This book needs handed out in social studies courses in high school. Oluo packs so much in this book that I really do think is a good guide for people who have questions about race. She delves into all kinds of topics and I was here for them. Sometimes the writing gets a bit technical, but I think that a lot of pre-teens and above would do very well with reading this and having an honest conversation about race afterwards.
As one of my friend's laments, "The reason why the United States still has a huge problem with racism is that no one wants to be honest about it. Everyone wants to pretend that racism died when the North won the Civil War, and it didn't." Then she usually goes into a rant about how she almost got into a fight with someone who tried to explain to her how reverse racism is a thing (it freaking is not).
Oulo breaks this book into 17 sections after her introduction. In each section she goes into some personal history and I wanted to read even more about her family and her experiences. I do follow her on Twitter, but have managed to not come across like a crazy fan. I just love reading her stuff. If you have time, check out her articles. One of her articles on Rachel Dolezal or whatever name she is going by now was a very insightful read.
I am going to list out the chapters that I loved the best, everything that is not mentioned does not mean that I didn't enjoy it, I just loved these topics the most while reading.
Chapter One: "Is it really about race?"-I love that Oluo breaks it down for people that seem to think that a Utopia United States that would fully embrace socialism will somehow make racism go away is not a thing. It drives me up the wall when people don't seem to get that.
We have a class system in the United States that Oluo points out which is oppressive and violent and harms a lot of people of all races and it should be addressed and torn down, but that class system getting torn down doesn't mean that everything will magically become better.
Oluo brings up labor movements and others which often pushed POC's issues to the back burner as something that would eventually get addressed. This is why I personally still keep struggling with the #metoo movement. It's not an intersectional movement.
Chapter Three: "What if I talk about race wrong?"-I loved this one because Oluo brings up a conversation with her mother and I maybe sprayed water all over. I won't spoil it for you, but it's hilarious. But she does show a perfect example on how some allies out there need to listen a lot more instead of trying to tell people about their experiences.

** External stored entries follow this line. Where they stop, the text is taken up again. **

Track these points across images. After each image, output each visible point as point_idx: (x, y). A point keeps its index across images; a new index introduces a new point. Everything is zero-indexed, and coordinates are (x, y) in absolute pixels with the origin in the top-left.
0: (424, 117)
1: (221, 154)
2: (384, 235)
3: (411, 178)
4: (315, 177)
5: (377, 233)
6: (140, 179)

I personally get annoyed when I go to a party and I have some random person ask me so what do you think about race in this country? I seriously have had that happen a lot to me. I am not the sole voice in the African American community. Also stop doing that to people.

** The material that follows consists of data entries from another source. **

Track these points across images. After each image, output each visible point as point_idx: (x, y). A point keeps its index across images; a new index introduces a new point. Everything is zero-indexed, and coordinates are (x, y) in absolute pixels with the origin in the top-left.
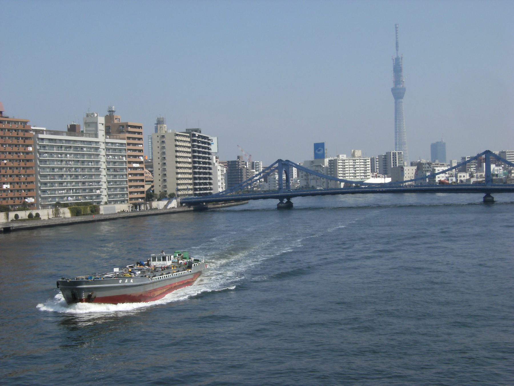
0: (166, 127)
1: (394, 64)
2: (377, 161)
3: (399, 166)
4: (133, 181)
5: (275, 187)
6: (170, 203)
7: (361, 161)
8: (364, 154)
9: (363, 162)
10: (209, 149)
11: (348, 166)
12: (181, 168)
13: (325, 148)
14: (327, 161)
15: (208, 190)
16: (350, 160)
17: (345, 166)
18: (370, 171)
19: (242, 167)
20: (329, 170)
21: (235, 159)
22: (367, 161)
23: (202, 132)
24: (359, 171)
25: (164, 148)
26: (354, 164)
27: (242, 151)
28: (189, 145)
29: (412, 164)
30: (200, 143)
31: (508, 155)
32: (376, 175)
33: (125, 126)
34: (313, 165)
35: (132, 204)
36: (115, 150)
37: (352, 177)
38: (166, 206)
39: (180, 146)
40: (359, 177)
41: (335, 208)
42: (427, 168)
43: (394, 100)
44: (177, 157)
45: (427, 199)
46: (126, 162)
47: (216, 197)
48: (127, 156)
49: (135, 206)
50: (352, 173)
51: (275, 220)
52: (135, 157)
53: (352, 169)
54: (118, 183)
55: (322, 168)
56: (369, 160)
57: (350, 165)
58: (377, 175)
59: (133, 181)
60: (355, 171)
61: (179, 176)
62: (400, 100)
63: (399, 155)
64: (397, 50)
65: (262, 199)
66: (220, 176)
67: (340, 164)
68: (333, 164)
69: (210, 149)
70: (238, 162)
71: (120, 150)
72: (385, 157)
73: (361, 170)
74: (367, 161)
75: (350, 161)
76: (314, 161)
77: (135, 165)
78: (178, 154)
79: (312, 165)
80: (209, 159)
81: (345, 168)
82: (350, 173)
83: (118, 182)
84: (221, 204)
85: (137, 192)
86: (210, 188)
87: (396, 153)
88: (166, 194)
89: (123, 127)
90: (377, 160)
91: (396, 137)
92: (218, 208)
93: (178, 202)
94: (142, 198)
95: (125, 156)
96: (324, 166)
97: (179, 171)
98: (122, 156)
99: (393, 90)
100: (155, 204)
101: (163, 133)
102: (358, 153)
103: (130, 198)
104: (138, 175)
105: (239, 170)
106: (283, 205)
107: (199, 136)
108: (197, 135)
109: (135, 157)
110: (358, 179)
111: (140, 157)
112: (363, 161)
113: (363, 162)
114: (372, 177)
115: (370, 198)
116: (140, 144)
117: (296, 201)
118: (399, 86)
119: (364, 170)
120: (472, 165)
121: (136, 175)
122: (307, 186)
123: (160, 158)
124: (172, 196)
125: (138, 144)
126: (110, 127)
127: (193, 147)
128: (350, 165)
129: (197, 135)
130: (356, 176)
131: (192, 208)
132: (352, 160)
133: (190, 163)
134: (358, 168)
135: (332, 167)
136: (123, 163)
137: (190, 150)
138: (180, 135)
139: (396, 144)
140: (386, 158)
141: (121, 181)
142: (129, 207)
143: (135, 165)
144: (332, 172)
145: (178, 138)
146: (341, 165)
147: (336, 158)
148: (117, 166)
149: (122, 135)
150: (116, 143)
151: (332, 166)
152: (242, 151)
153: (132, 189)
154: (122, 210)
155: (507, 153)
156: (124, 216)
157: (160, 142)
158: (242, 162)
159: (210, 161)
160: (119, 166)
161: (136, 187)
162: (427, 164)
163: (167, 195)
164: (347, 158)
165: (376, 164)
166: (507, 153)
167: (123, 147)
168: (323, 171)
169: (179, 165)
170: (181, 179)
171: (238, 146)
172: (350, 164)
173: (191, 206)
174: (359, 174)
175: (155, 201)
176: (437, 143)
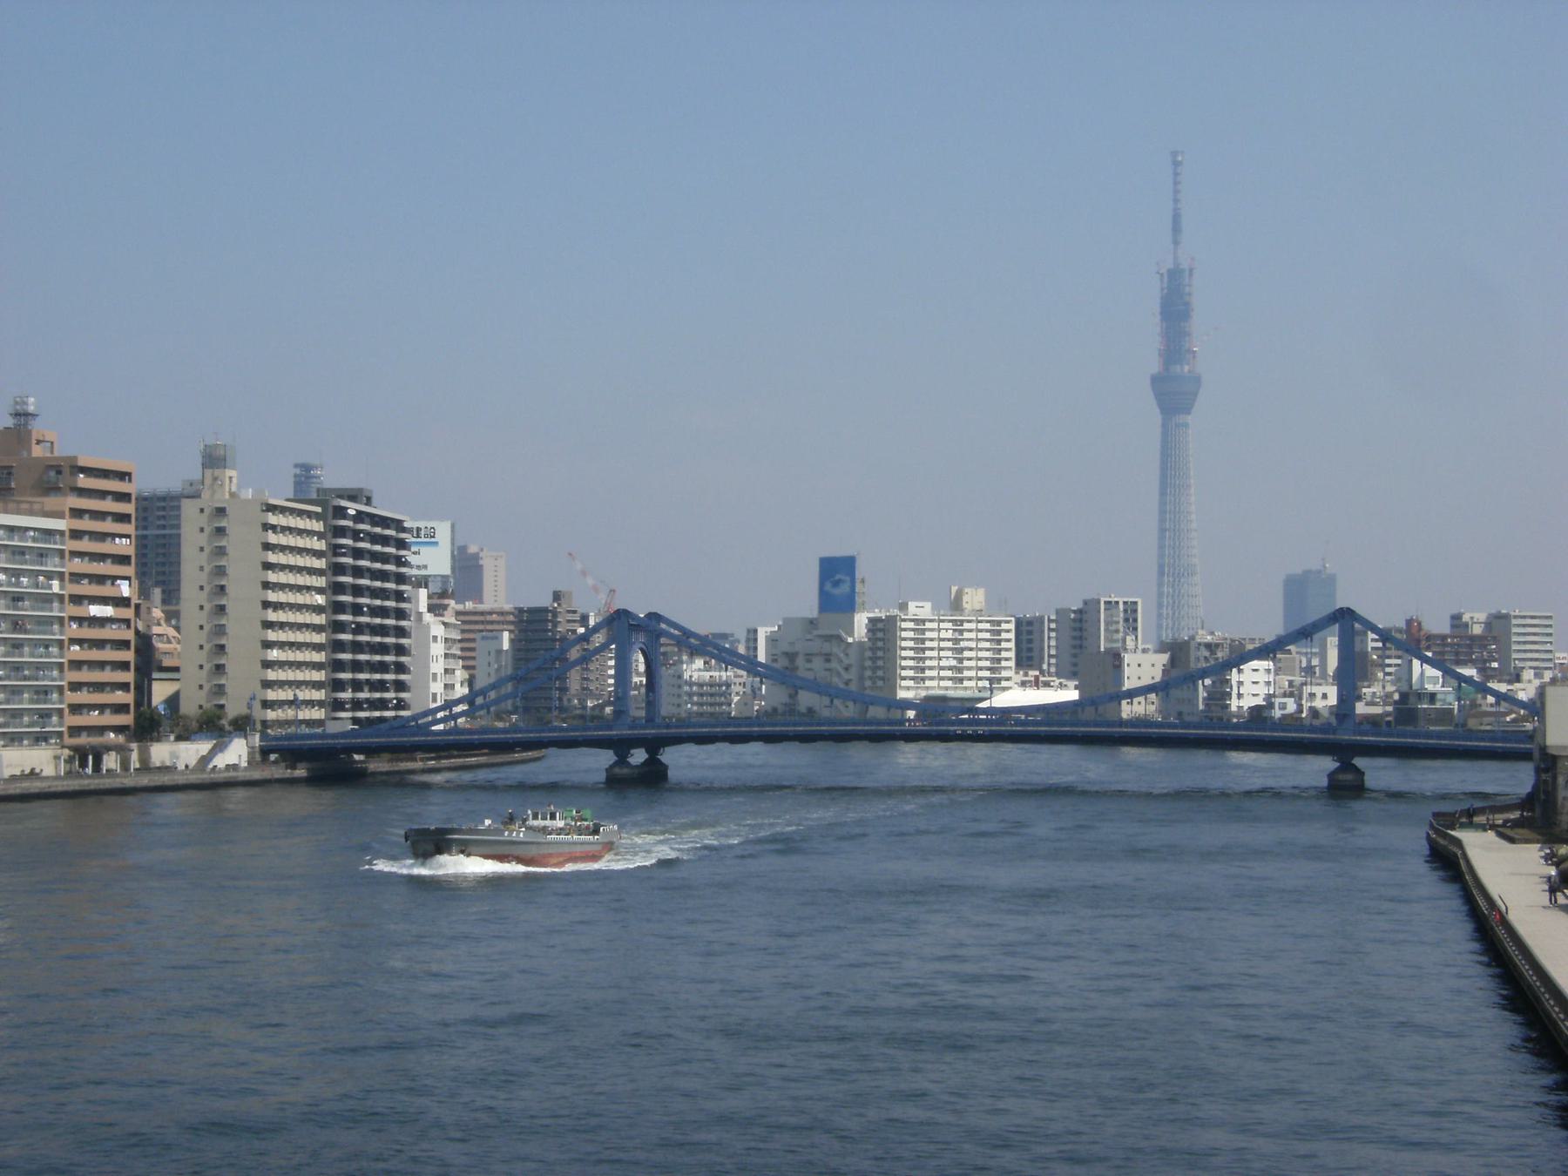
0: (234, 480)
1: (1162, 289)
2: (1053, 630)
3: (1108, 651)
4: (85, 667)
5: (679, 705)
6: (222, 750)
7: (981, 626)
8: (996, 602)
9: (987, 631)
10: (400, 561)
11: (935, 644)
12: (282, 625)
13: (858, 576)
14: (861, 620)
15: (387, 709)
16: (943, 621)
17: (923, 641)
18: (1012, 664)
19: (568, 630)
20: (868, 654)
21: (545, 601)
22: (1004, 626)
23: (374, 501)
24: (972, 663)
25: (221, 552)
26: (957, 635)
27: (584, 573)
28: (320, 545)
29: (1162, 648)
30: (362, 540)
31: (1519, 626)
32: (1037, 678)
33: (66, 471)
34: (815, 633)
35: (70, 748)
36: (23, 554)
37: (950, 684)
38: (205, 760)
39: (283, 549)
40: (972, 684)
41: (829, 789)
42: (1202, 659)
43: (1160, 417)
44: (266, 585)
45: (1198, 769)
46: (61, 598)
47: (388, 736)
48: (67, 576)
49: (81, 754)
50: (950, 668)
51: (1320, 832)
52: (100, 579)
53: (949, 654)
54: (26, 672)
55: (843, 646)
56: (1012, 626)
57: (943, 640)
58: (1042, 679)
59: (85, 667)
60: (961, 660)
61: (274, 654)
62: (1181, 418)
63: (1109, 612)
64: (1176, 243)
65: (797, 743)
66: (441, 660)
67: (906, 633)
68: (883, 631)
69: (406, 564)
70: (555, 613)
71: (41, 555)
72: (1079, 616)
73: (980, 659)
74: (1004, 626)
75: (942, 625)
76: (816, 619)
77: (96, 610)
78: (272, 577)
79: (810, 633)
80: (399, 596)
81: (923, 650)
82: (943, 668)
83: (26, 666)
84: (422, 760)
85: (102, 708)
86: (400, 700)
87: (1117, 603)
88: (220, 718)
89: (59, 472)
90: (1053, 626)
91: (1161, 547)
92: (412, 772)
93: (253, 748)
94: (118, 729)
95: (61, 576)
96: (850, 640)
97: (272, 636)
98: (50, 576)
99: (1156, 381)
100: (161, 752)
101: (222, 498)
102: (974, 598)
103: (70, 728)
104: (108, 646)
105: (555, 640)
106: (626, 771)
107: (360, 517)
108: (351, 512)
109: (100, 579)
110: (968, 689)
111: (119, 582)
112: (987, 626)
113: (987, 631)
114: (1023, 684)
115: (977, 760)
116: (121, 536)
117: (680, 760)
118: (1178, 367)
119: (992, 660)
120: (1389, 657)
121: (100, 644)
122: (791, 709)
123: (207, 589)
124: (242, 725)
125: (114, 536)
126: (14, 471)
127: (336, 554)
128: (943, 640)
129: (351, 512)
130: (923, 679)
131: (301, 772)
132: (950, 621)
133: (318, 609)
134: (971, 649)
135: (880, 644)
136: (52, 602)
137: (320, 564)
138: (283, 510)
139: (1161, 573)
140: (1081, 621)
141: (39, 667)
142: (57, 758)
143: (96, 610)
144: (880, 663)
145: (273, 519)
146: (911, 639)
147: (896, 612)
148: (27, 610)
149: (51, 502)
150: (27, 529)
151: (880, 640)
152: (584, 573)
153: (83, 697)
154: (27, 771)
155: (1514, 622)
156: (25, 792)
157: (207, 530)
158: (569, 612)
159: (403, 605)
160: (34, 610)
161: (99, 687)
162: (1202, 648)
163: (224, 722)
164: (934, 615)
165: (1049, 638)
166: (1514, 622)
167: (55, 543)
168: (847, 655)
169: (272, 616)
170: (281, 664)
171: (570, 554)
172: (943, 635)
173: (299, 765)
174: (972, 673)
175: (168, 741)
176: (1307, 573)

Oluo goes into a lot of examples to show how to talk about race without forcing a POC to be on the defensive and or having to educate you while in the middle of a conversation.

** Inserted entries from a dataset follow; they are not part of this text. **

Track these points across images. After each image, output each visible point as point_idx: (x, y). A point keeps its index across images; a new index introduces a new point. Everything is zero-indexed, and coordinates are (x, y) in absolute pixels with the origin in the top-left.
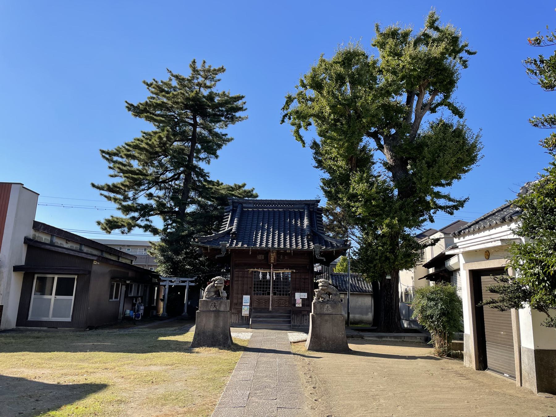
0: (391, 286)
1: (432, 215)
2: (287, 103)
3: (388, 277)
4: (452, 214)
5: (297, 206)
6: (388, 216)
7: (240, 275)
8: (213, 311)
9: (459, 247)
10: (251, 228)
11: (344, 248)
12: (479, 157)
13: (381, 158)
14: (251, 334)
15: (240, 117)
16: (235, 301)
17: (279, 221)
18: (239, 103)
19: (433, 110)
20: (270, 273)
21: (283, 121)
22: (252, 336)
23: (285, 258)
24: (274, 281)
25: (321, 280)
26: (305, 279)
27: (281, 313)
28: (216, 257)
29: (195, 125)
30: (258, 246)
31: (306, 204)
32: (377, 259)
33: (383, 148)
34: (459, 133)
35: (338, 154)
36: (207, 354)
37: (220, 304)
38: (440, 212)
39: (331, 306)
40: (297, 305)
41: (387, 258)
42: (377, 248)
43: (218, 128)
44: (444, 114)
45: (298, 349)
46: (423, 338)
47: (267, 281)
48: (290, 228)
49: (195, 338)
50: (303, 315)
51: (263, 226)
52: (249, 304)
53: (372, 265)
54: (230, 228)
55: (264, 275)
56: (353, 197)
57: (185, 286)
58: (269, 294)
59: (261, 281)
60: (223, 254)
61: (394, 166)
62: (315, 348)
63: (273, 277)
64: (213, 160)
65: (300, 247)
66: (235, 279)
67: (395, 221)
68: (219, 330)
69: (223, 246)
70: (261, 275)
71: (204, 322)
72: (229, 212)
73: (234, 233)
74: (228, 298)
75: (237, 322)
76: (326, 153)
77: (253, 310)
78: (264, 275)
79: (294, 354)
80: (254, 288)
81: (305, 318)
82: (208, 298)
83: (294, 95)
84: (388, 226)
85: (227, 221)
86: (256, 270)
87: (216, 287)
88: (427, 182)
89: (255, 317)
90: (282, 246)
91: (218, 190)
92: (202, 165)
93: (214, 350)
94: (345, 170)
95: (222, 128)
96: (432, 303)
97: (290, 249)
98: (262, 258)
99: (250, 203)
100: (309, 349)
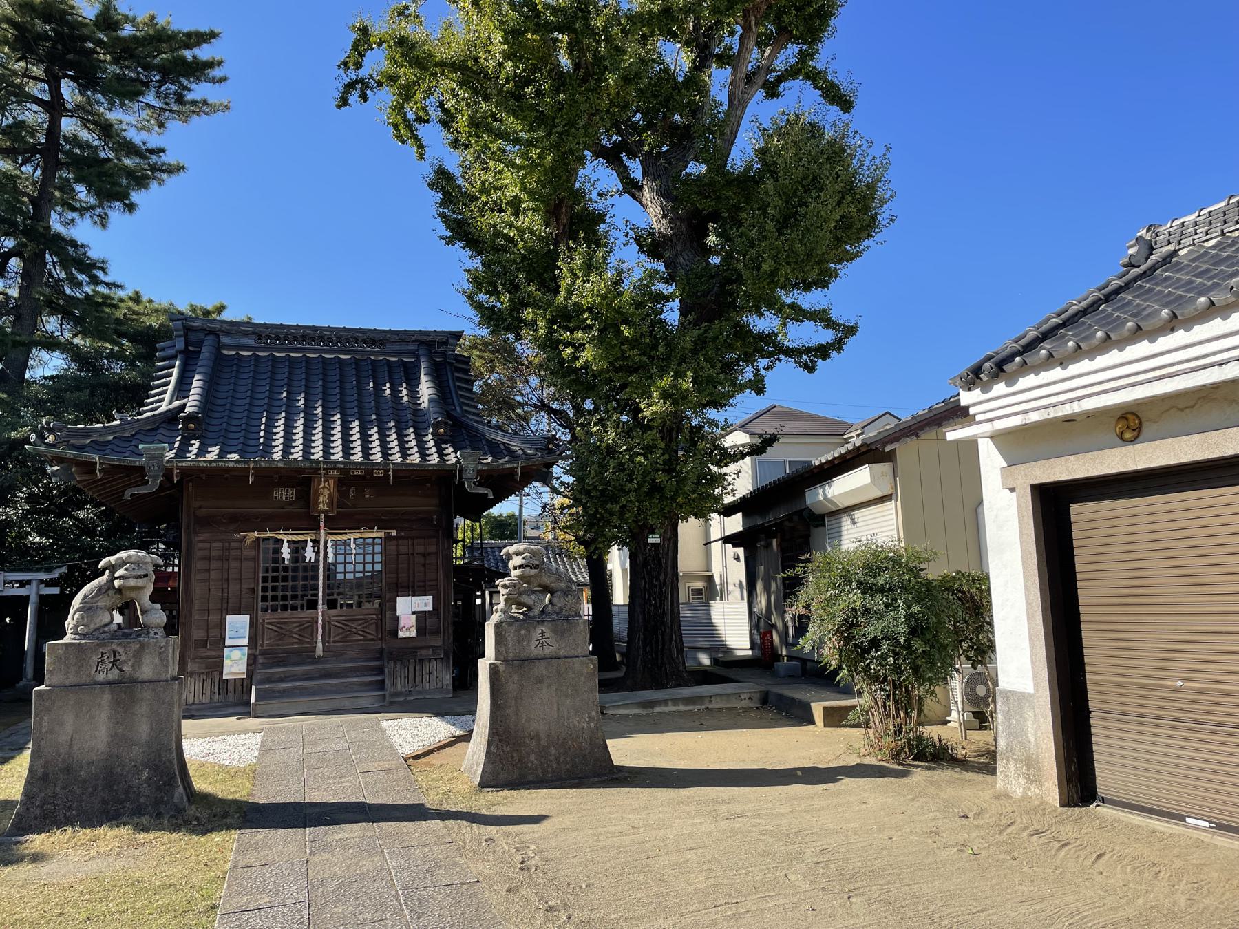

Chapter Five: "What is intersectionality and why do I need it?"- Oluo goes into Hoteps (shaking my head) and the importance of intersectionality and how people can be more thoughtful in ensuring that if you are having discussions about race how to increase the intersectionality in any discussions that you hold.
Chapter Six: "Is police brutality really about race?"-Oluo provides readers with a story about how she when she got pulled over in 2015, she Tweeted about it. I don't do that because I am honestly too scared to move if I get pulled over. I was taught to keep hands on the wheel, make sure that you ask for permission to move, when moving still explain what you are doing, and be respectful and keep your eyes lowered. It's like being around a rabid dog that you are afraid is going to bite you. And this is coming from a POC that is friends with a ton of police officers and others in law enforcement. I have a different reality from my friends who are white. I have been in the cars with them when they have mouthed off to cops and in one case flipped the guy off when he was walking back to his patrol car. My only thought was, please don't let me get killed cause of this idiot here!
Oluo breaks down the history behind police forces, and how they started off as Night Patrols who had the principal task of controlling black and Native American populations in England and Slave Patrols who had the principal task of catching escaped black slaves. She then segues into post-Reconstruction America and how the Jim Crow era morphed the police force into something else.
Chapter Seven: "How Can I Talk About Affirmative Action?"-Such a good chapter. I loved it. My heart also break for Oluo and the coworker that she mentions. I think every POC has a story out there like these.
Chapter Nine: "Why Can't I say the N word?"-Cause you freaking cannot. Enough said. Seriously though Oluo provides again a personal story about being called the N word and how it made her feel. And also explaining why it's not okay to say the word if you are not black.
And last, but not least.
"Chapter Eleven: "Why Can't I Touch Your Hair"-Please stop touching people without permission. Oluo goes into her own personal history about her hair and about people who think that just cause they saw Chris Rock's "Good Hair" they are now the end all be all of knowing what black men and women deal with with regards to their hair. I personally relax my hair because that's my choice. Shoot, I want to have natural hair, but my hair dresser has point blank said, girl your hair grows too fast and is too thick. Have at it and God bless. LOL. I just don't have the patience for it. I do love black women's hairstyles. I love it when it's natural, relaxed, braided, etc. Do you know how much I loved Black Panther for showcasing women with their hair in all kinds of ways? I loved it a lot.